(Saved data entries)

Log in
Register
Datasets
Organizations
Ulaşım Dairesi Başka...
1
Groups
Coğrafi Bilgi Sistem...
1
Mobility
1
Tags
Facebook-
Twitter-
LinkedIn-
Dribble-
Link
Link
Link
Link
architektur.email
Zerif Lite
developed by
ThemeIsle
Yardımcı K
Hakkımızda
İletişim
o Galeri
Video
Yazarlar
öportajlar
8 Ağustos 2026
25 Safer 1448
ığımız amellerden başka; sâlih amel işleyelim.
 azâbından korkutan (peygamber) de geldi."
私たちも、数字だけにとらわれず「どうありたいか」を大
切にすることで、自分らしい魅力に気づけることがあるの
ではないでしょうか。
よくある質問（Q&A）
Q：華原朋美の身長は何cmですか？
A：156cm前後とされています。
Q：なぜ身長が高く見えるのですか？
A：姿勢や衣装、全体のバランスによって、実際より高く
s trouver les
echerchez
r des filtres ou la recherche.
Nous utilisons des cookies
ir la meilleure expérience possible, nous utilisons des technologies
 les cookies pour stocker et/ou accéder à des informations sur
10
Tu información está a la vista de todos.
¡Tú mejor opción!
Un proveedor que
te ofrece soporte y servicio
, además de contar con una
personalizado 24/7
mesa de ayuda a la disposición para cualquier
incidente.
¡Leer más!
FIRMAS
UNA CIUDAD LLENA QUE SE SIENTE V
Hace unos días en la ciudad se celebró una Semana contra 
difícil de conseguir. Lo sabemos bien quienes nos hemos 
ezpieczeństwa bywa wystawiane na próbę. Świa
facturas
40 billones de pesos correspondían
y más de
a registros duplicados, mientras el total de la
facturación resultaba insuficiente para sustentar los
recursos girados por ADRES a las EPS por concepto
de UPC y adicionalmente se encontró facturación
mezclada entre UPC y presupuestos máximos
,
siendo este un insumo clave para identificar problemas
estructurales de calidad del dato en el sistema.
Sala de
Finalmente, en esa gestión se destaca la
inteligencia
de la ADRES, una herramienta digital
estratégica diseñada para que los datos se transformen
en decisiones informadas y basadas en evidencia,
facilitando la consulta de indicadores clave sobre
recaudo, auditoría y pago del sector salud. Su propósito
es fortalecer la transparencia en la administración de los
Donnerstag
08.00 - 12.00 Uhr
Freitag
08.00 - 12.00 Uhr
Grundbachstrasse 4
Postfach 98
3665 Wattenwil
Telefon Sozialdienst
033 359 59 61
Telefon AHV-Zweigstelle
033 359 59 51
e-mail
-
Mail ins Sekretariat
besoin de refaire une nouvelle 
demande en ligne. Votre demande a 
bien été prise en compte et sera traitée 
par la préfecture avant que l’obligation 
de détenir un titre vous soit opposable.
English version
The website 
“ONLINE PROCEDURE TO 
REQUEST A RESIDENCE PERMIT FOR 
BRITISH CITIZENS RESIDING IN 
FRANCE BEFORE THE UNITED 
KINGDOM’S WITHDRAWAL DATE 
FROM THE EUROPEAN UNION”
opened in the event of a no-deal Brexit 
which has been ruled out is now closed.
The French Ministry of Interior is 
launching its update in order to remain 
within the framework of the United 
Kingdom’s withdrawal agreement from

__What is required__. All of the lines above should be returned exactly as written.

__Solution for this exercise__.
Log in
Register
Datasets
Organizations
Ulaşım Dairesi Başka...
1
Groups
Coğrafi Bilgi Sistem...
1
Mobility
1
Tags
Facebook-
Twitter-
LinkedIn-
Dribble-
Link
Link
Link
Link
architektur.email
Zerif Lite
developed by
ThemeIsle
Yardımcı K
Hakkımızda
İletişim
o Galeri
Video
Yazarlar
öportajlar
8 Ağustos 2026
25 Safer 1448
ığımız amellerden başka; sâlih amel işleyelim.
 azâbından korkutan (peygamber) de geldi."
私たちも、数字だけにとらわれず「どうありたいか」を大
切にすることで、自分らしい魅力に気づけることがあるの
ではないでしょうか。
よくある質問（Q&A）
Q：華原朋美の身長は何cmですか？
A：156cm前後とされています。
Q：なぜ身長が高く見えるのですか？
A：姿勢や衣装、全体のバランスによって、実際より高く
s trouver les
echerchez
r des filtres ou la recherche.
Nous utilisons des cookies
ir la meilleure expérience possible, nous utilisons des technologies
 les cookies pour stocker et/ou accéder à des informations sur
10
Tu información está a la vista de todos.
¡Tú mejor opción!
Un proveedor que
te ofrece soporte y servicio
, además de contar con una
personalizado 24/7
mesa de ayuda a la disposición para cualquier
incidente.
¡Leer más!
FIRMAS
UNA CIUDAD LLENA QUE SE SIENTE V
Hace unos días en la ciudad se celebró una Semana contra 
difícil de conseguir. Lo sabemos bien quienes nos hemos 
ezpieczeństwa bywa wystawiane na próbę. Świa
facturas
40 billones de pesos correspondían
y más de
a registros duplicados, mientras el total de la
facturación resultaba insuficiente para sustentar los
recursos girados por ADRES a las EPS por concepto
de UPC y adicionalmente se encontró facturación
mezclada entre UPC y presupuestos máximos
,
siendo este un insumo clave para identificar problemas
estructurales de calidad del dato en el sistema.
Sala de
Finalmente, en esa gestión se destaca la
inteligencia
de la ADRES, una herramienta digital
estratégica diseñada para que los datos se transformen
en decisiones informadas y basadas en evidencia,
facilitando la consulta de indicadores clave sobre
recaudo, auditoría y pago del sector salud. Su propósito
es fortalecer la transparencia en la administración de los
Donnerstag
08.00 - 12.00 Uhr
Freitag
08.00 - 12.00 Uhr
Grundbachstrasse 4
Postfach 98
3665 Wattenwil
Telefon Sozialdienst
033 359 59 61
Telefon AHV-Zweigstelle
033 359 59 51
e-mail
-
Mail ins Sekretariat
besoin de refaire une nouvelle 
demande en ligne. Votre demande a 
bien été prise en compte et sera traitée 
par la préfecture avant que l’obligation 
de détenir un titre vous soit opposable.
English version
The website 
“ONLINE PROCEDURE TO 
REQUEST A RESIDENCE PERMIT FOR 
BRITISH CITIZENS RESIDING IN 
FRANCE BEFORE THE UNITED 
KINGDOM’S WITHDRAWAL DATE 
FROM THE EUROPEAN UNION”
opened in the event of a no-deal Brexit 
which has been ruled out is now closed.
The French Ministry of Interior is 
launching its update in order to remain 
within the framework of the United 
Kingdom’s withdrawal agreement from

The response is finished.